Data to use:
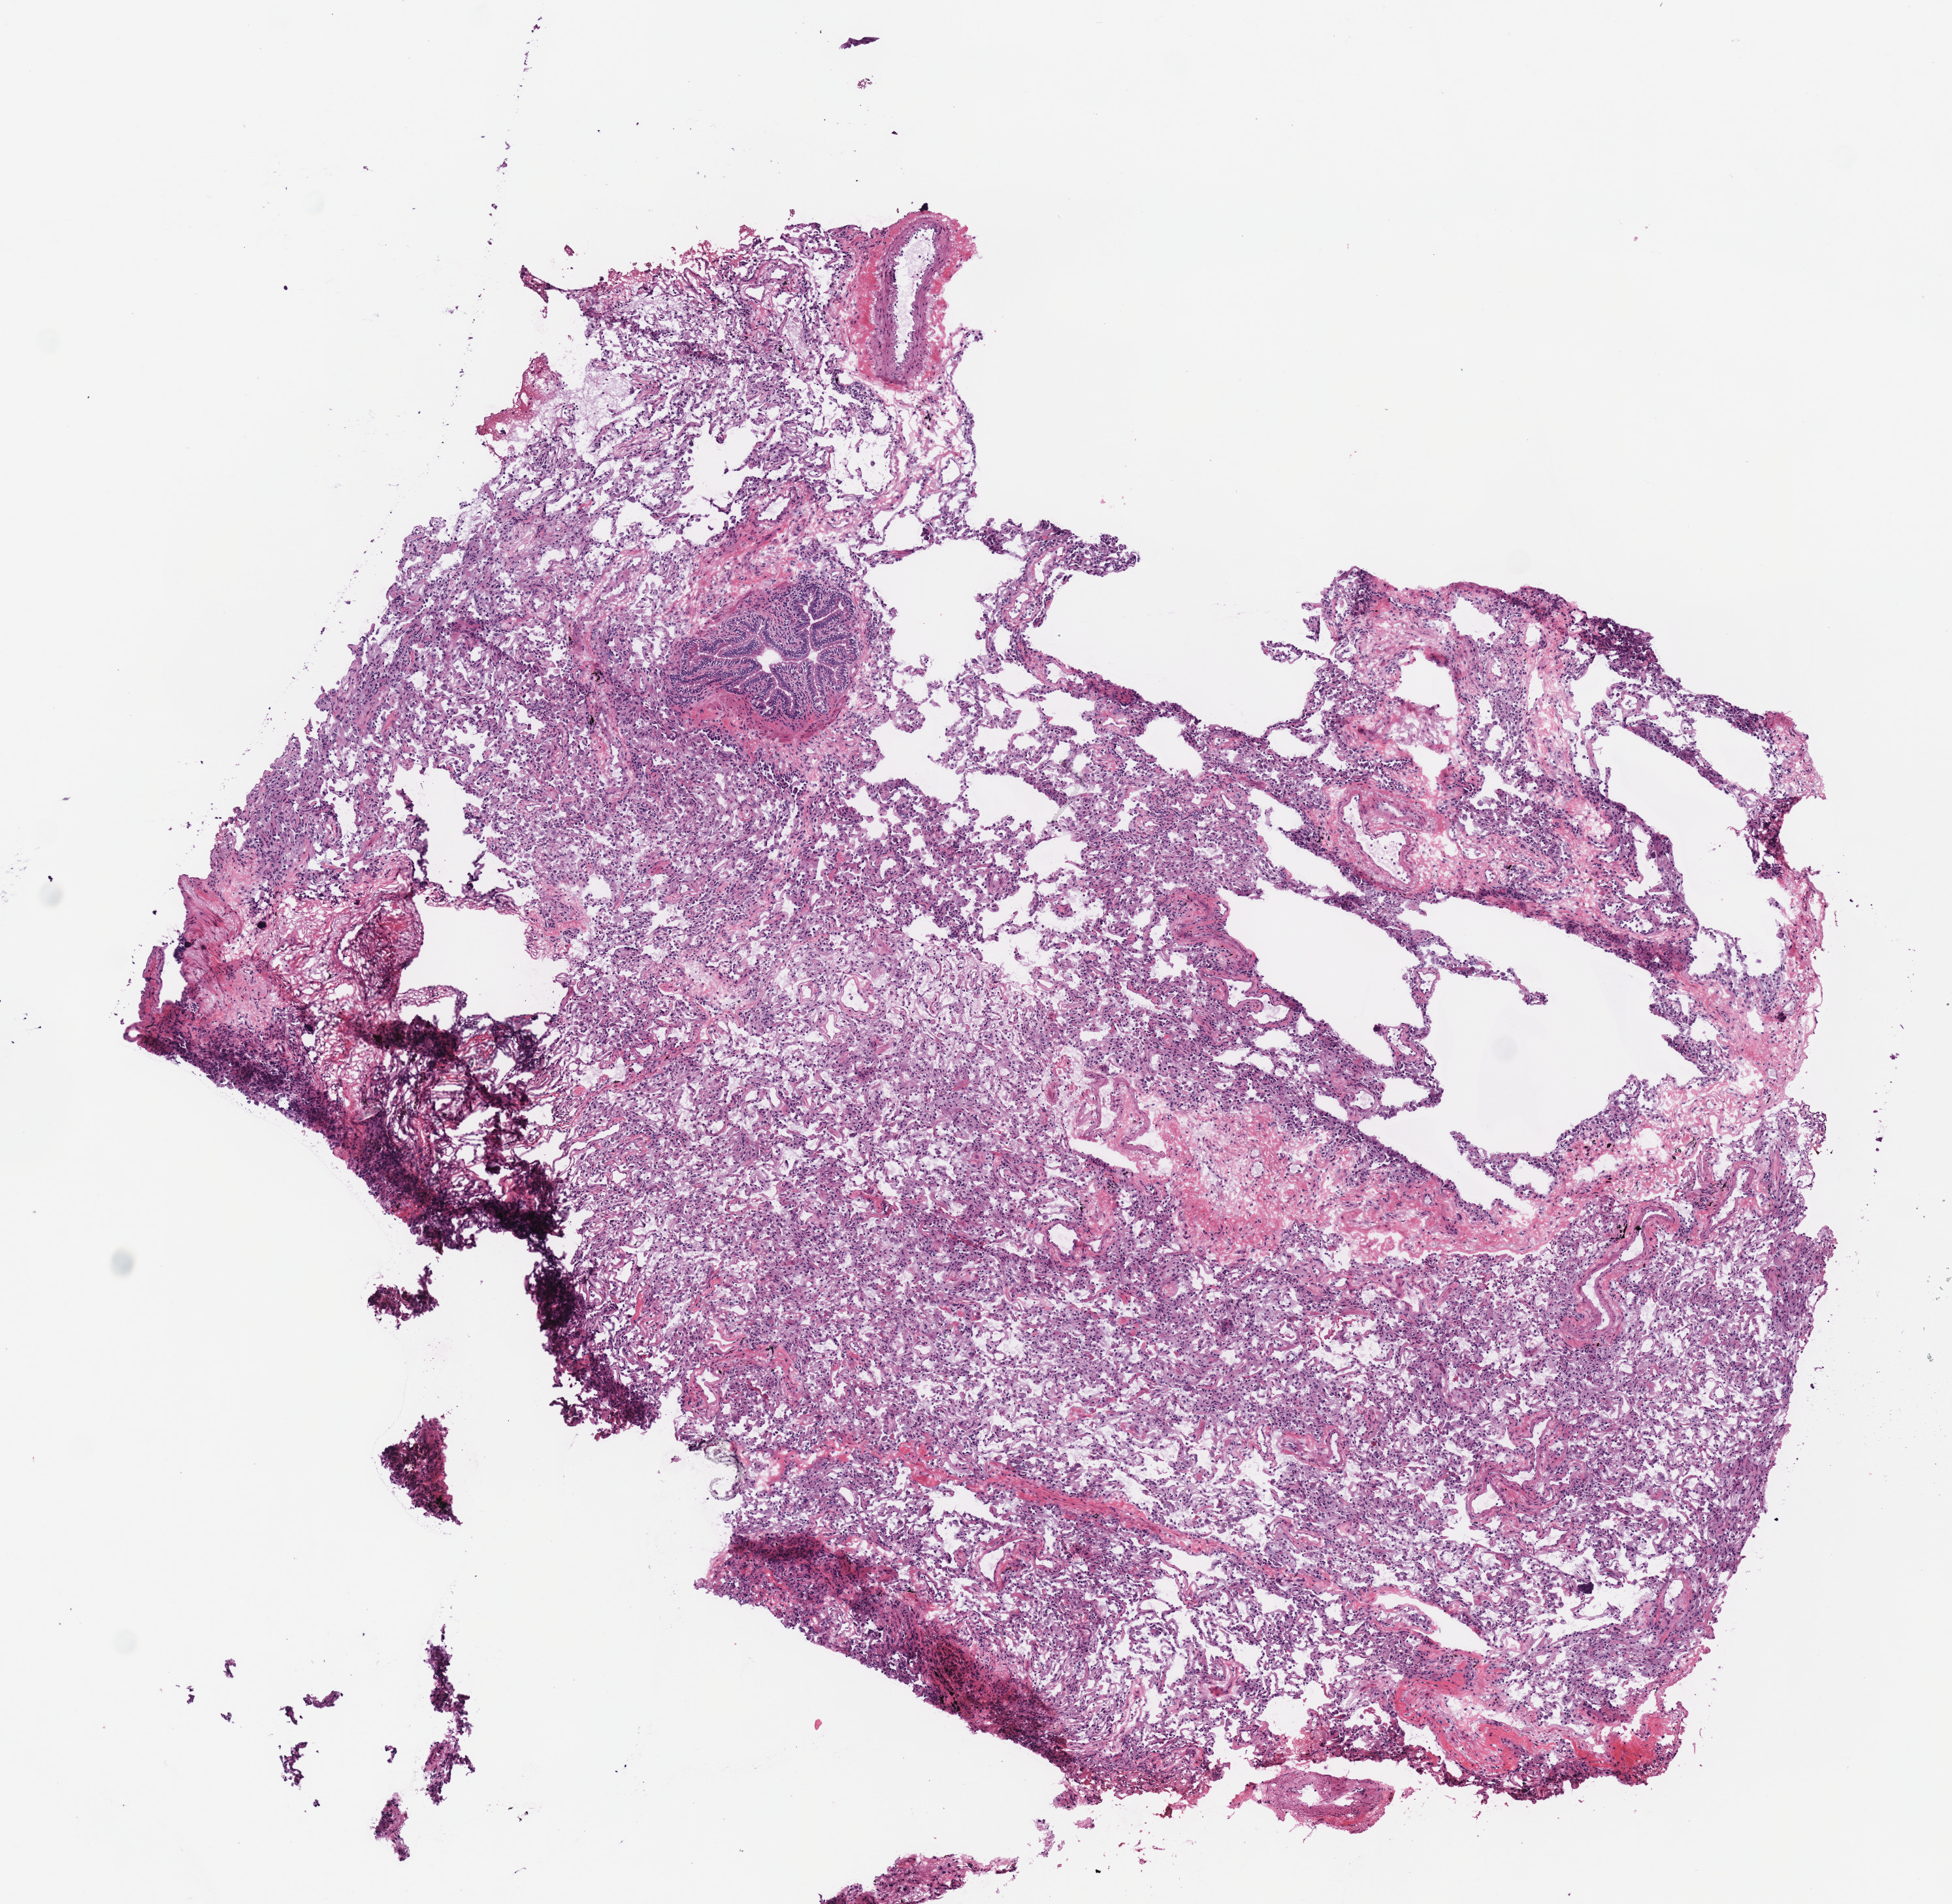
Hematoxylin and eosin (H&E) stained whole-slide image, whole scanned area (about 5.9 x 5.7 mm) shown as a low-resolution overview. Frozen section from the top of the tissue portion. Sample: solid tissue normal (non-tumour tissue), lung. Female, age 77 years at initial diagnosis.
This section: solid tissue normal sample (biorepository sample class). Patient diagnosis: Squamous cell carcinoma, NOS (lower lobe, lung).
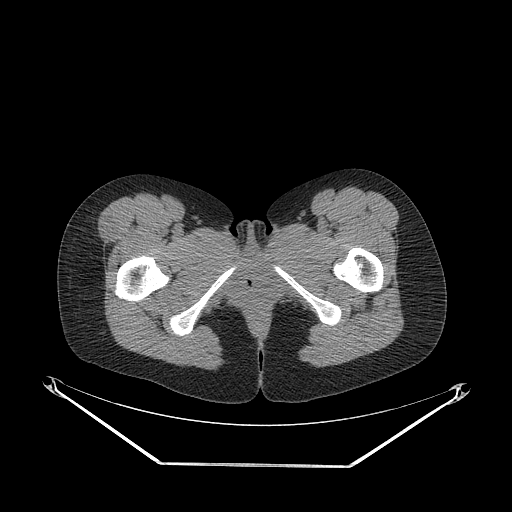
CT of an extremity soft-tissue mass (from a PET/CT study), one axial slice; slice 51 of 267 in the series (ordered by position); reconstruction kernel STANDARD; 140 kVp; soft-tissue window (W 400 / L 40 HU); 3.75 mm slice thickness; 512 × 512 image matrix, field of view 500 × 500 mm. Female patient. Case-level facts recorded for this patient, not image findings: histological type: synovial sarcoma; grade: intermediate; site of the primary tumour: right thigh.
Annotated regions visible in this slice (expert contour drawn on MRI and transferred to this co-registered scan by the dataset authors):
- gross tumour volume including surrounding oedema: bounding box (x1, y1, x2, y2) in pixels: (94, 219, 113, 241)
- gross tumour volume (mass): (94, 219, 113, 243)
==
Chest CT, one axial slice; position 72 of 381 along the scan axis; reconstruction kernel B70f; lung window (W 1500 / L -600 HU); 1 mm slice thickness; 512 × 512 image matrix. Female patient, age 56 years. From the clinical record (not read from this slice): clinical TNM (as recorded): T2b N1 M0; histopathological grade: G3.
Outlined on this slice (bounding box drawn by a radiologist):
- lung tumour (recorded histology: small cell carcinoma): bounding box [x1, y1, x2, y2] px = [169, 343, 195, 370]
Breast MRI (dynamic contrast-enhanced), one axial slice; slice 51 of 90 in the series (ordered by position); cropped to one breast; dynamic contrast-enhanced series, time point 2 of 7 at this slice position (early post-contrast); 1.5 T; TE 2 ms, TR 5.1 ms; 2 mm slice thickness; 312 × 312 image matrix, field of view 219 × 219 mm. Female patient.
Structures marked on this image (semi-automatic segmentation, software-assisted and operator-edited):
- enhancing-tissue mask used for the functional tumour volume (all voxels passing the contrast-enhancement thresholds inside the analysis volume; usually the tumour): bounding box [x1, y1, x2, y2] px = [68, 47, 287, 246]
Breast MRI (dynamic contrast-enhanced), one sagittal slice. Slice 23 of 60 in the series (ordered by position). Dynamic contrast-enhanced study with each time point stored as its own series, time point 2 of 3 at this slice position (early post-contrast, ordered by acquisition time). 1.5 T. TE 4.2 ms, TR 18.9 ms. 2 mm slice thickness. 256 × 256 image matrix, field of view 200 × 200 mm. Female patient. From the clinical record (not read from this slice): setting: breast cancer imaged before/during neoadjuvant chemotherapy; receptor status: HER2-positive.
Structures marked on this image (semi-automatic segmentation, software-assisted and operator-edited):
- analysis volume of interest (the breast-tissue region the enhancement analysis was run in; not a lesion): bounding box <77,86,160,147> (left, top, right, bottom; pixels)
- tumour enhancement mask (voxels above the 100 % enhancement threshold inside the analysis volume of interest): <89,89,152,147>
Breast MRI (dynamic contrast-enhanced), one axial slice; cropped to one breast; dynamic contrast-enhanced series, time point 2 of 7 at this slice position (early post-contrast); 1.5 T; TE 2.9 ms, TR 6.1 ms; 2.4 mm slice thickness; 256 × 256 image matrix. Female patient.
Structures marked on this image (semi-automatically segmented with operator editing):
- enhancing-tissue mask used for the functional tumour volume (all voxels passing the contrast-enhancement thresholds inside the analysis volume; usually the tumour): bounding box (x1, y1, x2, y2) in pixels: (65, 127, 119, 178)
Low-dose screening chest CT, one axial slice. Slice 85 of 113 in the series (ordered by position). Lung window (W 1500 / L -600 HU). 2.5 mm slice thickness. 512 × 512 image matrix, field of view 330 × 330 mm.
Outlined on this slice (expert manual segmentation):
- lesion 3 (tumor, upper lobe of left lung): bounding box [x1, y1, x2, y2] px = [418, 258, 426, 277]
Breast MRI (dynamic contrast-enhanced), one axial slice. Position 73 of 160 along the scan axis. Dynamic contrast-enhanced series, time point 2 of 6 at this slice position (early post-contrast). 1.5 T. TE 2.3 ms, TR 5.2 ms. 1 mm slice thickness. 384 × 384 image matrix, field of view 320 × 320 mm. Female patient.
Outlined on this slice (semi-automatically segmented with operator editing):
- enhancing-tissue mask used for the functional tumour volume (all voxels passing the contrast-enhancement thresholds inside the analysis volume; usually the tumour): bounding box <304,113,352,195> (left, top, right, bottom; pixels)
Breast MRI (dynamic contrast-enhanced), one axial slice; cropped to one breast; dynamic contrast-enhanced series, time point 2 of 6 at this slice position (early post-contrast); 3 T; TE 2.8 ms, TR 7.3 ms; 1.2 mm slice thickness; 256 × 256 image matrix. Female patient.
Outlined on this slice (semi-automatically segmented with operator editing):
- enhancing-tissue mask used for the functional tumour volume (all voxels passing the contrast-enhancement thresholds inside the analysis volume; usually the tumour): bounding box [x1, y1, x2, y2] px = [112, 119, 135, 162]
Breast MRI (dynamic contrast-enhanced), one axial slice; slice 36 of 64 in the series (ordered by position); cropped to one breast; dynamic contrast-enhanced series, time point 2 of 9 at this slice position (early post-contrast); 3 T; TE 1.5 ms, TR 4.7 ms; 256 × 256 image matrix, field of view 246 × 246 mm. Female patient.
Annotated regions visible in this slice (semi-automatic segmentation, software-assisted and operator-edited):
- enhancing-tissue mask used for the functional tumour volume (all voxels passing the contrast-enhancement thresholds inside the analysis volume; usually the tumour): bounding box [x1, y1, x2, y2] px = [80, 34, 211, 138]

Exercise instructions:
Please output exactly the lines between the one holding "Low-dose screening chest" and the one holding "- lesion 3 (tumor, upper" in the records above, inclusive, and nothing more.

Task result:
Low-dose screening chest CT, one axial slice. Slice 85 of 113 in the series (ordered by position). Lung window (W 1500 / L -600 HU). 2.5 mm slice thickness. 512 × 512 image matrix, field of view 330 × 330 mm.
Outlined on this slice (expert manual segmentation):
- lesion 3 (tumor, upper lobe of left lung): bounding box [x1, y1, x2, y2] px = [418, 258, 426, 277]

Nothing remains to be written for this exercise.